Hace catorce años un vecino de la demarcación Miguel Hidalgo me pidió una cita para exponer un problema. Lo recibí en la oficina y aún ahora me sigue sorprendiendo su solicitud. El señor pedía ayuda para sacar de la cárcel a un compadre. Después de explicarle que esa no era mi facultad, pregunté sobre el caso y me dijo que estaba en prisión porque “había secuestrado, violado y matado a una chava”. No podía creer lo que estaba escuchando y la tranquilidad con la que él buscaba liberar a un secuestrador, violador y homicida. Le expliqué de muchas formas que estaba mal y al final, el único argumento que funcionó, fue cuando le pregunté cómo reaccionaría si un hombre atacara de esa misma forma a alguna de sus hijas. No supo qué decir, bajó la mirada y se retiró.

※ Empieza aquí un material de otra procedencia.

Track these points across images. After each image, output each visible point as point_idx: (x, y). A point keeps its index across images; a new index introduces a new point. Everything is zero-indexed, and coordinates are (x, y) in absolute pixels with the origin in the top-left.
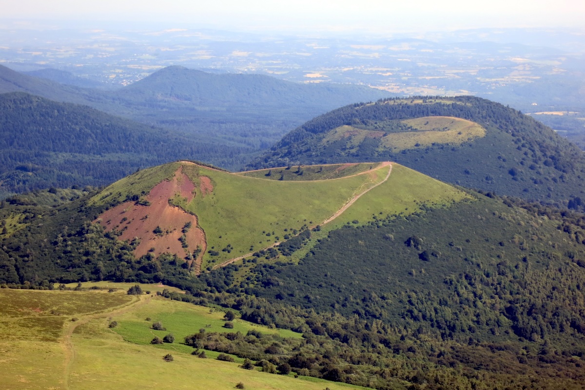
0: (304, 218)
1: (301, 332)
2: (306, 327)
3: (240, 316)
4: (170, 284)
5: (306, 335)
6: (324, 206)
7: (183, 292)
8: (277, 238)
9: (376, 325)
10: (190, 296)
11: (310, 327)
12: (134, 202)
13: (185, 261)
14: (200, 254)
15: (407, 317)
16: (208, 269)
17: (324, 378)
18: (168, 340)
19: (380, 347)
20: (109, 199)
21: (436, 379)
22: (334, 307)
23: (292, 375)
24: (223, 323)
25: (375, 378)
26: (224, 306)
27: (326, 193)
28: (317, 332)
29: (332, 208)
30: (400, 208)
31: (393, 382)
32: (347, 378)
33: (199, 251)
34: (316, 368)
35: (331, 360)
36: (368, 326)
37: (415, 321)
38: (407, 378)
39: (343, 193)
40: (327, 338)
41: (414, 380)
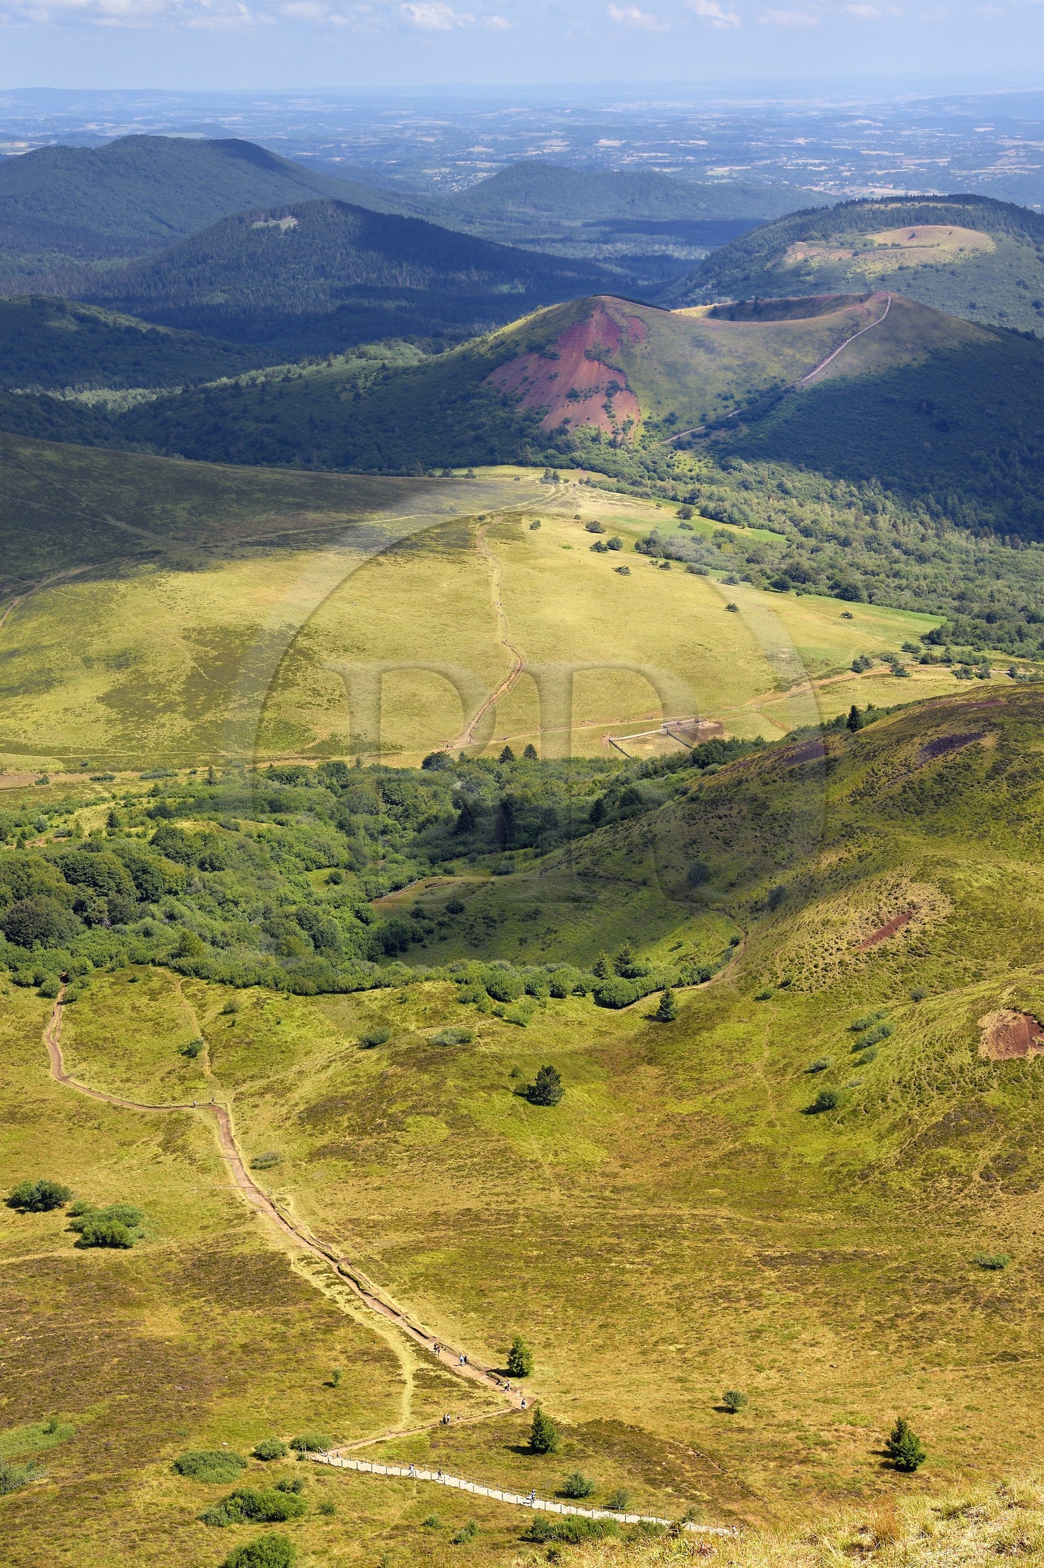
0: (773, 374)
1: (783, 533)
2: (789, 527)
3: (697, 512)
4: (592, 469)
5: (791, 537)
6: (798, 356)
7: (614, 480)
8: (738, 403)
9: (883, 522)
10: (624, 485)
11: (795, 526)
12: (535, 356)
13: (612, 436)
14: (633, 428)
15: (921, 511)
16: (644, 448)
17: (836, 596)
18: (613, 546)
19: (896, 553)
20: (502, 350)
21: (992, 596)
22: (818, 498)
23: (793, 592)
24: (679, 522)
25: (907, 595)
26: (674, 499)
27: (800, 338)
28: (806, 532)
29: (809, 360)
30: (906, 358)
31: (932, 601)
32: (870, 596)
33: (631, 422)
34: (824, 583)
35: (841, 571)
36: (873, 524)
37: (932, 518)
38: (950, 596)
39: (825, 338)
40: (821, 541)
41: (961, 597)
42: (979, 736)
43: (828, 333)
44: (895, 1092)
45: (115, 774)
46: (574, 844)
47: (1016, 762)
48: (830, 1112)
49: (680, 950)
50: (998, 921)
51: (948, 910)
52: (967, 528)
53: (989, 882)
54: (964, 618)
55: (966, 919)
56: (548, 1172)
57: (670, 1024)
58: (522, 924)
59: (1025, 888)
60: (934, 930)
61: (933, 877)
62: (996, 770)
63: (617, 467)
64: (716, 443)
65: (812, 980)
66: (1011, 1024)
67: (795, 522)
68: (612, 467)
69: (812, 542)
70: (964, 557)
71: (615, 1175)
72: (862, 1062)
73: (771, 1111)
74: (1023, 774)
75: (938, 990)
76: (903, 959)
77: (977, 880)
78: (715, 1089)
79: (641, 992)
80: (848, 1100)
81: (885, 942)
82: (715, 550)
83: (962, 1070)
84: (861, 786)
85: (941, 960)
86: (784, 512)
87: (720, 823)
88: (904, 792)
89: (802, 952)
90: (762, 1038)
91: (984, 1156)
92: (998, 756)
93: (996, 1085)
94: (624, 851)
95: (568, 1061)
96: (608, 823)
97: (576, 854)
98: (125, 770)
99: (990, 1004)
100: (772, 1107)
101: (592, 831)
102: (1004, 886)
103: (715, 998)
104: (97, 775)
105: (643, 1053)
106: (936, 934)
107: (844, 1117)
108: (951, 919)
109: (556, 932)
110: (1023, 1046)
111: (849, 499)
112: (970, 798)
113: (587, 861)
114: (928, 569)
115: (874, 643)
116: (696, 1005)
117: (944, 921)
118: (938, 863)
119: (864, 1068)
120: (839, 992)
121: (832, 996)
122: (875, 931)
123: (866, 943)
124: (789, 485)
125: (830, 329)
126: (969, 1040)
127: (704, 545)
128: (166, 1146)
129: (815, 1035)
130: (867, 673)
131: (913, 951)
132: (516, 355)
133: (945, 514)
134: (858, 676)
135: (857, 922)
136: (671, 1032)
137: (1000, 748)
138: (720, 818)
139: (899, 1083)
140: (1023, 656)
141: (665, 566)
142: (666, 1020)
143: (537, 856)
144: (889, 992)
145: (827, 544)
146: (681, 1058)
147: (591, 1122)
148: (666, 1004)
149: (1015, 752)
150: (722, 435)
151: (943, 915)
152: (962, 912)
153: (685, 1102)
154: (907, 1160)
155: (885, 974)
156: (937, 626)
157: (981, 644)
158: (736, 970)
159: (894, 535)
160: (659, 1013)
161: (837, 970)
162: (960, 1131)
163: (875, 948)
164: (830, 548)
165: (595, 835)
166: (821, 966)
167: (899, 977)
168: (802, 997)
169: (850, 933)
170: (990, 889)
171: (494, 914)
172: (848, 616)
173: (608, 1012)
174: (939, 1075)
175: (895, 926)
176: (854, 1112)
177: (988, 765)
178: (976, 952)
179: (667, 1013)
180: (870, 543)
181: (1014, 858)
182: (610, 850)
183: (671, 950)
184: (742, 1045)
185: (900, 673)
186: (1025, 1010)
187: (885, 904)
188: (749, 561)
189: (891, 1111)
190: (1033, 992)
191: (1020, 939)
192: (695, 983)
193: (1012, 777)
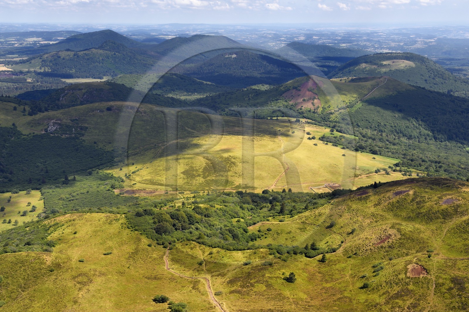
1: (357, 136)
2: (359, 135)
3: (335, 130)
4: (309, 119)
5: (360, 138)
6: (363, 92)
7: (314, 122)
8: (347, 103)
9: (384, 134)
10: (316, 123)
12: (295, 90)
13: (314, 110)
14: (319, 108)
15: (394, 132)
16: (322, 114)
17: (371, 153)
18: (313, 138)
19: (387, 142)
20: (286, 88)
21: (413, 155)
22: (367, 128)
23: (360, 152)
24: (330, 133)
25: (390, 153)
26: (329, 127)
27: (363, 87)
28: (364, 137)
29: (366, 93)
30: (391, 93)
31: (397, 155)
32: (380, 154)
33: (319, 107)
34: (368, 149)
35: (373, 147)
36: (381, 135)
37: (397, 134)
38: (402, 154)
39: (370, 87)
40: (368, 139)
41: (404, 155)
42: (408, 191)
43: (371, 86)
44: (384, 284)
45: (184, 192)
46: (300, 215)
47: (418, 198)
48: (367, 289)
49: (328, 243)
50: (413, 240)
51: (399, 236)
52: (406, 137)
53: (411, 229)
54: (405, 160)
55: (404, 239)
56: (291, 300)
57: (324, 263)
58: (286, 235)
59: (420, 232)
60: (395, 242)
61: (395, 228)
62: (413, 200)
63: (315, 118)
64: (341, 113)
65: (362, 253)
66: (416, 268)
67: (361, 134)
68: (314, 118)
69: (365, 139)
70: (405, 144)
71: (309, 302)
72: (375, 276)
73: (351, 287)
74: (420, 201)
75: (396, 258)
76: (387, 249)
77: (407, 229)
78: (336, 281)
79: (317, 254)
80: (371, 286)
81: (382, 244)
82: (340, 140)
83: (402, 279)
84: (377, 203)
85: (397, 250)
86: (358, 131)
87: (339, 211)
88: (388, 205)
89: (360, 246)
90: (349, 268)
91: (408, 303)
92: (414, 197)
93: (411, 284)
94: (314, 217)
95: (297, 271)
96: (309, 209)
97: (301, 217)
98: (187, 191)
99: (410, 262)
100: (351, 286)
101: (305, 211)
102: (414, 231)
103: (337, 257)
104: (180, 192)
105: (317, 270)
106: (396, 242)
107: (370, 290)
108: (400, 239)
109: (295, 237)
110: (419, 274)
111: (375, 128)
112: (406, 207)
113: (304, 219)
114: (396, 147)
115: (381, 166)
116: (331, 258)
117: (398, 239)
118: (397, 224)
119: (376, 277)
120: (370, 257)
121: (368, 258)
122: (379, 241)
123: (377, 244)
124: (360, 124)
125: (371, 85)
126: (404, 271)
127: (337, 139)
128: (193, 288)
129: (363, 268)
130: (379, 173)
131: (390, 247)
132: (290, 89)
133: (401, 133)
134: (377, 174)
135: (375, 239)
136: (325, 265)
137: (414, 194)
138: (339, 209)
139: (385, 282)
140: (421, 171)
141: (327, 144)
142: (324, 262)
143: (291, 217)
144: (383, 257)
145: (369, 140)
146: (327, 272)
147: (303, 288)
148: (324, 257)
149: (418, 196)
150: (342, 111)
151: (398, 238)
152: (403, 237)
153: (328, 284)
154: (387, 303)
155: (382, 253)
156: (398, 162)
157: (410, 167)
158: (342, 249)
159: (387, 138)
160: (321, 260)
161: (369, 251)
162: (402, 296)
163: (380, 246)
164: (370, 141)
165: (306, 212)
166: (365, 249)
167: (386, 254)
168: (360, 257)
169: (373, 241)
170: (411, 231)
171: (279, 232)
172: (374, 158)
173: (308, 259)
174: (396, 280)
175: (385, 240)
176: (373, 289)
177: (411, 198)
178: (407, 248)
179: (324, 260)
180: (381, 140)
181: (417, 223)
182: (310, 216)
183: (325, 243)
184: (343, 269)
185: (388, 174)
186: (420, 264)
187: (382, 234)
188: (348, 143)
189: (383, 289)
190: (422, 259)
191: (419, 245)
192: (331, 252)
193: (417, 202)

Los derechos de las mujeres han sufrido un lentísimo reconocimiento en todo el planeta y aún existen graves injusticias en contra de nuestra libertad: leyes que prohíben a mujeres viajar solas, países donde son obligadas a ir a trabajar maquilladas, en tacones y sin poder utilizar lentes aunque los necesiten, en varias naciones la poligamia es aceptada y en otros hay mujeres en prisión únicamente por expresarse demandando igualdad.

En México realizamos reformas para alcanzar la paridad de género en el Congreso y para combatir la violencia de género. Pero los decretos no bastan, no es suficiente hacer leyes que no se cumplen y no logran el objetivo de traducir un cambio institucional en un cambio cultural.

La violencia contra las mujeres no es un fenómeno nuevo en nuestro país, es una tragedia constante, estructural y sistémica. ¿Qué nos ha llevado a estos niveles de crueldad contra niñas y mujeres? Sí, es evidente que la impunidad y la corrupción generan el entorno para la inseguridad, conocemos las consecuencias de los flujos de drogas y armas, y el empoderamiento de los cárteles en nuevos delitos. Pero la violencia contra las mujeres tiene un factor adicional: la mayor parte de los casos comienzan en casa o son perpetrados por hombres que conocieron previamente a sus víctimas.

Nos hemos convertido en el México de la indiferencia, en el país que lleva los números mes con mes pero que no tiene empatía alguna por las víctimas de carne y hueso. Somos el lugar donde se debate la pinta de monumentos pero no se estremecen por la sangre de niñas y mujeres, somos el lugar donde la muerte no conmueve mientras no se siente cerca.

Este México de la indiferencia es el que hace que las autoridades no asuman las acciones que son urgentes, la indiferencia en voz del religioso que acusa a las “imprudentes” mujeres y calla los crímenes cometidos por su propia iglesia, la indiferencia que considera que la denuncia de violencia en casa requiere de pruebas en lugar de brindar auxilio inmediato, la indiferencia del juez que piensa que atacar con un bate de beisbol no es una amenaza o la indiferencia de una madre que prefiere cerrar los ojos mientras su pareja abusa de la niña.

Es muy difícil explicar a un hombre la humillación al ser discriminada, el enojo al ser acosada, la frustración de ver hombres hipócritas que pretender hablar en nombre de las mujeres (sin mujeres o utilizando lenguaje misógino) o de saber que aunque realizas el mismo trabajo recibirás un menor salario.

Si bien la elemental empatía nos debiera aterrar y enfurecer al leer sobre la niña o a la mujer asesinada, parece que no todos los corazones lo entienden, en muchos corazones aún gana la indiferencia.

Espero que el silencio de las mexicanas durante el 9 de marzo pueda ser más fuerte que la trágica indiferencia.